::: Estratto

Origlio

Un crowdfunding per la scuola Steiner in difficoltà

L’istituto privato senza scopo di lucro è in difficoltà a causa della pandemia e punta a raccogliere centomila franchi: «La paura di chiudere non sussiste, ma c’è quella di non riuscire a dare un seguito agli ultimi anni di grande sviluppo»
©CDT/CHIARA ZOCCHETTI
Federico Storni
27.04.2021 21:34

«La situazione è grave nella misura in cui dobbiamo sopperire a introiti necessari che con la pandemia ci sono venuti a mancare, ma non stiamo parlando di ricapitalizzare una società sull’orlo del fallimento. La paura di chiudere non sussiste, mentre c’è la paura di non riuscire a dare un seguito agli ultimi anni di grande sviluppo». Può essere riassunta così la situazione in cui si trova oggi la scuola Rudolf Steiner di Origlio. Le parole sono quelle di Marco Sangiorgio, membro del comitato direttivo dell’istituto e rappresentante del gruppo finanze creato proprio per far fronte alle difficoltà economiche. Gruppo finanze che negli scorsi giorni ha lanciato un crowdfunding, una raccolta fondi online, sulla piattaforma dedicata «GoFundMe». Crowdfunding che mira a raccogliere centomila franchi e che a oggi è a un quinto del suo obiettivo. Un risultato che ci è stato descritto come «in linea con le aspettative».

::::::

• Istruzioni:
1. In base all'articolo sulla scuola Steiner di Origlio, spiega in una o due frasi perché l'istituto ha lanciato una raccolta fondi online.
2. Quale parte del suo obiettivo aveva raggiunto il crowdfunding al momento dell'articolo sulla scuola Steiner di Origlio?
3. Prosegui l'articolo sulla scuola Steiner di Origlio a partire dall'ultima frase riportata.
Le registrazioni costituiscono un materiale distinto dall'articolo.

::: Dati registrati

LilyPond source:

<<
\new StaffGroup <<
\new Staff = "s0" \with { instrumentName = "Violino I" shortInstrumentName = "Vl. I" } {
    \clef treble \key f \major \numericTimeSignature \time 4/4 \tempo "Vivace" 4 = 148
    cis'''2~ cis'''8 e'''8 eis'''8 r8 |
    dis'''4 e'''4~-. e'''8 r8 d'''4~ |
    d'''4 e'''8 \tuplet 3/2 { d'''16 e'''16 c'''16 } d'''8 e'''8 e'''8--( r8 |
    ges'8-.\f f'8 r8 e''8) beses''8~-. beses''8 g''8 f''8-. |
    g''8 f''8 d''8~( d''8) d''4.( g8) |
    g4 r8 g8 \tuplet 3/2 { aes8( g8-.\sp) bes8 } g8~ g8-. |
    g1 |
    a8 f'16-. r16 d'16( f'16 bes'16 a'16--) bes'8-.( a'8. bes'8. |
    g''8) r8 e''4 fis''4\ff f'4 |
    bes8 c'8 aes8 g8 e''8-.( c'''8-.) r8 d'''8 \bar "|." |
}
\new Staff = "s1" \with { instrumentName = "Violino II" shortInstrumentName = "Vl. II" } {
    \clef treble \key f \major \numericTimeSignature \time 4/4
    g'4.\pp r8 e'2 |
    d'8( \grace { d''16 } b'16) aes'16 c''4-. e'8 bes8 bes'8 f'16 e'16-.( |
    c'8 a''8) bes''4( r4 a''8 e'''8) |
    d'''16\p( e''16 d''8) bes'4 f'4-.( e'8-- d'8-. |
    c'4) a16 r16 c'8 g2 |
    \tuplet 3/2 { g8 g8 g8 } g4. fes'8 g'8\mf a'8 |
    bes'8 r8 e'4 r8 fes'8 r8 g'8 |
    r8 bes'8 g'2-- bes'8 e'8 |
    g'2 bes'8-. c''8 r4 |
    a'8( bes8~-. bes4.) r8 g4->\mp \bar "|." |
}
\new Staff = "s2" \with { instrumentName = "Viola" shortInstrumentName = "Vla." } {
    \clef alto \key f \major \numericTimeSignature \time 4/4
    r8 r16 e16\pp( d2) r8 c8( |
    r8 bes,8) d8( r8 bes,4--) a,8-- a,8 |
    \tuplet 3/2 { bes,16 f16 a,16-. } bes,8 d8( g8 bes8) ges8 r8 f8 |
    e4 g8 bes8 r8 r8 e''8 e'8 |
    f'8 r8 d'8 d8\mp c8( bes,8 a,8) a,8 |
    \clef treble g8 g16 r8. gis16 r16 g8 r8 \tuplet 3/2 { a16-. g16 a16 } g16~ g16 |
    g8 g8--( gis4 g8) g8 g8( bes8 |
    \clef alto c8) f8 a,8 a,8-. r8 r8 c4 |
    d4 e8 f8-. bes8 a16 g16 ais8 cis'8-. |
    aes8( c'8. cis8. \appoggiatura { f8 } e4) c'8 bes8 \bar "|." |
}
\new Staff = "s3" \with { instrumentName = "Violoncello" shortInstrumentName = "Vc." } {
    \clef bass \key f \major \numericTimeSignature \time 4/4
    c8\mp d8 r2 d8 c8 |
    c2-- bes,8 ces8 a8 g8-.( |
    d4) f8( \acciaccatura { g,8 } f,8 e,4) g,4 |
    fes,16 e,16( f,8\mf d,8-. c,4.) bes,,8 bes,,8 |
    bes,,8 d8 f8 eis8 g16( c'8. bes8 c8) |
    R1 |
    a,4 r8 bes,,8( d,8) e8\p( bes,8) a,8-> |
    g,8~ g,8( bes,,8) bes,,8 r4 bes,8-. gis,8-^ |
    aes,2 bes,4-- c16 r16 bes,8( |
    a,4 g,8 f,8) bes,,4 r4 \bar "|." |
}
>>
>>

::::::

• Risposte per numero:
1. Con la pandemia sono venuti a mancare all'istituto introiti necessari, e il gruppo finanze, creato per far fronte alle difficoltà economiche, ha lanciato il crowdfunding. Non si tratta di evitare la chiusura, ma di riuscire a dare un seguito agli ultimi anni di grande sviluppo.

2. Un quinto dell'obiettivo di centomila franchi.

3.
Sul territorio da 43 anni

La scuola Steiner è presente nel Luganese da 43 anni e dal 1992, anno in cui sono terminati i lavori di ristrutturazione dell’attuale sede (l’ex villa Bircher), a Origlio. È una scuola privata non profit frequentata da circa 250 studenti. Negli scorsi mesi ha ottenuto la certificazione IB, che permetterà ai giovani maturandi di accedere a quasi tutti gli indirizzi universitari in più di 80 paesi del mondo. Sangiorgio la definisce una «piccola realtà con dietro qualcosa di grande», nel senso che è in rete con tutte le scuole che applicano il sistema pedagogico Waldorf-Steiner. Piccolo, poi, è relativo per la realtà capriaschese: «Siamo sì una scuola, ma anche un’azienda che si autofinanzia. Abbiamo una cifra d’affari di 2,4 milioni, versiamo stipendi per 1,7 milioni e abbiamo 50 dipendenti. Probabilmente siamo la più grande azienda della Capriasca».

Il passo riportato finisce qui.